(Stored entries)
════════
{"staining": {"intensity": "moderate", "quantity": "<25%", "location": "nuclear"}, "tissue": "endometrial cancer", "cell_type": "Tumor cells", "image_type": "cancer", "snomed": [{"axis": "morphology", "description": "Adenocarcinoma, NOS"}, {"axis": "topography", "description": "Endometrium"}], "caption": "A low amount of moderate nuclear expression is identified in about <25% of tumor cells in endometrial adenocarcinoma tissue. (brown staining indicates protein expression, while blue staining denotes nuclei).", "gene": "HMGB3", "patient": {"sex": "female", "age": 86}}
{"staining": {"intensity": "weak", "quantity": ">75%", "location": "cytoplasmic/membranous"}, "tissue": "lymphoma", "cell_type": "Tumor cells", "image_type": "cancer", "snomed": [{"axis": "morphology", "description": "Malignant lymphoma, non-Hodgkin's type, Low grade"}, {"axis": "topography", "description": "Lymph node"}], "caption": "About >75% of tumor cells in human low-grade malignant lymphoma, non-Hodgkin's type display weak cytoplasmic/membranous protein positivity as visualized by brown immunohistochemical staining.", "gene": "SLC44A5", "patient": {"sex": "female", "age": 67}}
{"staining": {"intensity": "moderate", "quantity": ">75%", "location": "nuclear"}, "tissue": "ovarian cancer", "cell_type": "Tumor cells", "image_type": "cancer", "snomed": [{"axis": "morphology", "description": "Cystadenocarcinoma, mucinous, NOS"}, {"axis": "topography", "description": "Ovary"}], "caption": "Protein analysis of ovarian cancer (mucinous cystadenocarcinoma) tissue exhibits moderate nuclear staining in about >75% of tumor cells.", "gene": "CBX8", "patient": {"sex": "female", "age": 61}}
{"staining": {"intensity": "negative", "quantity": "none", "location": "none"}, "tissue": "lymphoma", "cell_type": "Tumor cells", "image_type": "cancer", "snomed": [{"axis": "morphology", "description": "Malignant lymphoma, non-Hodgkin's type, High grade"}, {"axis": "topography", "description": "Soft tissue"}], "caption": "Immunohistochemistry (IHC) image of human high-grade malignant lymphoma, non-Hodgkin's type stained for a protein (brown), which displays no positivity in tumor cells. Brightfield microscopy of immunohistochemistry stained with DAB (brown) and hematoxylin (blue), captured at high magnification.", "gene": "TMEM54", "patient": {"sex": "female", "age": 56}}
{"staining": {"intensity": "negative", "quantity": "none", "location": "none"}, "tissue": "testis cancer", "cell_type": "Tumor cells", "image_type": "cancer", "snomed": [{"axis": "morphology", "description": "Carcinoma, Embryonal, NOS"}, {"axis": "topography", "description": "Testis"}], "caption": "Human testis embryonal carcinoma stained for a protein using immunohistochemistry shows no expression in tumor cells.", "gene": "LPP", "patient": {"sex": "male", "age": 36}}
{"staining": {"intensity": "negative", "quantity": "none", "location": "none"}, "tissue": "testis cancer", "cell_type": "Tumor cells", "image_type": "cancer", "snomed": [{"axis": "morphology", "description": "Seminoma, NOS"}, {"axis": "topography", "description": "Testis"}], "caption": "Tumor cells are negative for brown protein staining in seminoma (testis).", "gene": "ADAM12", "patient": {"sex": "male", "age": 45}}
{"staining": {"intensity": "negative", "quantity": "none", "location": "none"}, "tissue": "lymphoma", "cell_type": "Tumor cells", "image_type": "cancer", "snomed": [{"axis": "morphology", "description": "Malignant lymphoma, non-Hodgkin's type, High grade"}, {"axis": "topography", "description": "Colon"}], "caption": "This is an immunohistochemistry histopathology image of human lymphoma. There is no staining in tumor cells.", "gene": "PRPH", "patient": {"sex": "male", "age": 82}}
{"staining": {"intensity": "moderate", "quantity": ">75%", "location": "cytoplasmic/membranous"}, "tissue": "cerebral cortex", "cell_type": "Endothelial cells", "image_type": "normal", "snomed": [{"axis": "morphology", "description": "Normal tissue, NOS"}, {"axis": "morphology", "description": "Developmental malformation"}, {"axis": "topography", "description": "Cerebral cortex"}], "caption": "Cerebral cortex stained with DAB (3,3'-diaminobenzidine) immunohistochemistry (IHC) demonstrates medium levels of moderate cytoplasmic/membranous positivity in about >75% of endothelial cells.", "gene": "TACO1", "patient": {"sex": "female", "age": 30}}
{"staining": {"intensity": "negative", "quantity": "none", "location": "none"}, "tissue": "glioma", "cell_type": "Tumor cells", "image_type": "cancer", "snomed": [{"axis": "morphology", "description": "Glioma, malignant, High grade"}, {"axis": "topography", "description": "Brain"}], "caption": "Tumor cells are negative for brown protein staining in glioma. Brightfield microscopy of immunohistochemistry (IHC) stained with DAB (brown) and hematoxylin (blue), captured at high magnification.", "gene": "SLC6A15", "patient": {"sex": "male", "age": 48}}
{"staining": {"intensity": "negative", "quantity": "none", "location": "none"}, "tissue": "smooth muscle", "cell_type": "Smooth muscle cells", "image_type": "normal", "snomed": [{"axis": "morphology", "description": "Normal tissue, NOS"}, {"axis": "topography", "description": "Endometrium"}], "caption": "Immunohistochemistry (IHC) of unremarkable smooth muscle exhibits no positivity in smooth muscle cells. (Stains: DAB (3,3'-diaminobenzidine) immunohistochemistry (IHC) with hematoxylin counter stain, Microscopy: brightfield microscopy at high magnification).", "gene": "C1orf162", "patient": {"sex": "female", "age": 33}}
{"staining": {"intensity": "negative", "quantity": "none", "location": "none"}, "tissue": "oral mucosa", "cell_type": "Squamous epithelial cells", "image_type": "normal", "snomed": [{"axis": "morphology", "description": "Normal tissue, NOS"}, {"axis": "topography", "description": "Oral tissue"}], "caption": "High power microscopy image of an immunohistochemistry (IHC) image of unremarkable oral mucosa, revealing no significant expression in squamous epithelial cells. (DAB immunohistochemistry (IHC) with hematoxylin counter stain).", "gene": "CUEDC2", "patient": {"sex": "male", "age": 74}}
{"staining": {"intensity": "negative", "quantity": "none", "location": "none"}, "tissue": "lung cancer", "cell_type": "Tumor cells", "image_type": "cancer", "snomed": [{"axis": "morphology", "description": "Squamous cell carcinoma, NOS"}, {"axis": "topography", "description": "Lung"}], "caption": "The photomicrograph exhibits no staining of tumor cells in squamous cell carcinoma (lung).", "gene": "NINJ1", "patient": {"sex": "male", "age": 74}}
════════
* Goal of the exercise *
The stretch of entries above that starts with the line containing "of human high-grade" and goes on through the line containing "is an immunohistochemistry" is to be transcribed exactly, and no other line is to be transcribed.

* Reply to the exercise *
{"staining": {"intensity": "negative", "quantity": "none", "location": "none"}, "tissue": "lymphoma", "cell_type": "Tumor cells", "image_type": "cancer", "snomed": [{"axis": "morphology", "description": "Malignant lymphoma, non-Hodgkin's type, High grade"}, {"axis": "topography", "description": "Soft tissue"}], "caption": "Immunohistochemistry (IHC) image of human high-grade malignant lymphoma, non-Hodgkin's type stained for a protein (brown), which displays no positivity in tumor cells. Brightfield microscopy of immunohistochemistry stained with DAB (brown) and hematoxylin (blue), captured at high magnification.", "gene": "TMEM54", "patient": {"sex": "female", "age": 56}}
{"staining": {"intensity": "negative", "quantity": "none", "location": "none"}, "tissue": "testis cancer", "cell_type": "Tumor cells", "image_type": "cancer", "snomed": [{"axis": "morphology", "description": "Carcinoma, Embryonal, NOS"}, {"axis": "topography", "description": "Testis"}], "caption": "Human testis embryonal carcinoma stained for a protein using immunohistochemistry shows no expression in tumor cells.", "gene": "LPP", "patient": {"sex": "male", "age": 36}}
{"staining": {"intensity": "negative", "quantity": "none", "location": "none"}, "tissue": "testis cancer", "cell_type": "Tumor cells", "image_type": "cancer", "snomed": [{"axis": "morphology", "description": "Seminoma, NOS"}, {"axis": "topography", "description": "Testis"}], "caption": "Tumor cells are negative for brown protein staining in seminoma (testis).", "gene": "ADAM12", "patient": {"sex": "male", "age": 45}}
{"staining": {"intensity": "negative", "quantity": "none", "location": "none"}, "tissue": "lymphoma", "cell_type": "Tumor cells", "image_type": "cancer", "snomed": [{"axis": "morphology", "description": "Malignant lymphoma, non-Hodgkin's type, High grade"}, {"axis": "topography", "description": "Colon"}], "caption": "This is an immunohistochemistry histopathology image of human lymphoma. There is no staining in tumor cells.", "gene": "PRPH", "patient": {"sex": "male", "age": 82}}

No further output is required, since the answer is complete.